- Born: Kenneth Wayne Jones November 9, 1950 Paterson, New Jersey, U.S.
- Died: January 13, 2021 (aged 70) San Francisco, California, U.S.
- Occupations: Activist; deacon;

= Ken Jones (activist) =

American LGBTQ rights activist (1950–2021)

Kenneth Wayne Jones (November 9, 1950 – January 13, 2021) was an American LGBTQ rights activist.

== Life and career ==
Jones was born in Paterson, New Jersey, to parents Viola and Hannibal Jones. He had a sister. After moving to San Francisco in 1969, Jones joined the Navy and served in three tours during the Vietnam War. In 1972, he was assigned to Treasure Island in San Francisco before being honourably discharged. He had said, "In those days you'd get a dishonorable discharge if they discovered you were gay. I was a Vietnam vet with medals.

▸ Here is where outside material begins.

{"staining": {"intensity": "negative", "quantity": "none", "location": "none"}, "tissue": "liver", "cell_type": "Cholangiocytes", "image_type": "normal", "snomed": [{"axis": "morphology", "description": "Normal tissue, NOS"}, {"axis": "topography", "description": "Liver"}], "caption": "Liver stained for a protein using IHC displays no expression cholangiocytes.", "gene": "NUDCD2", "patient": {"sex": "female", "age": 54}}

A dishonorable discharge was not in my cards."

After his service, Jones moved to the Castro District, San Francisco in 1973, where he began working for the San Francisco Pride committee, eventually becoming its leader. He was a volunteer at the Kaposi's Sarcoma Research and Education Foundation, which later became the San Francisco AIDS Foundation. He left the SF Pride organization in 1991, following the beating of Rodney King, to focus on police reform issues.

After being diagnosed with HIV, Jones moved to Ocean Beach, San Francisco, where he "spent a decade preparing to die with dignity" only to realize that "[he] might not be dying after all". He withdrew from public activism for a number of years, before his health improved in the 2000s. In 2009, he became a member of the citizen review board for the Bay Area Rapid Transit Police Department.

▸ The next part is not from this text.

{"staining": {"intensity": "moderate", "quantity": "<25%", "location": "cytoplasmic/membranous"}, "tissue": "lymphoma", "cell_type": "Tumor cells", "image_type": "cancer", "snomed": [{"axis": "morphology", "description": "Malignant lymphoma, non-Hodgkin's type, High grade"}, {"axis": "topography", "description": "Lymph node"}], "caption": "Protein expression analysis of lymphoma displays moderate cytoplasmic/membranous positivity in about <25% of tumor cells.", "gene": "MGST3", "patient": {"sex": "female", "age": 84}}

In 2017, he served as a consultant on the miniseries When We Rise. He was portrayed in the show by actors Jonathan Majors and Michael Kenneth Williams.

Jones was also an ordained deacon.

== Death ==
In September 2020, Jones was diagnosed with bladder cancer, a diagnosis delayed due to a COVID-19 cancer screening hiatus. On January 13, 2021, he died from the disease at the San Francisco VA Medical Center, aged 70.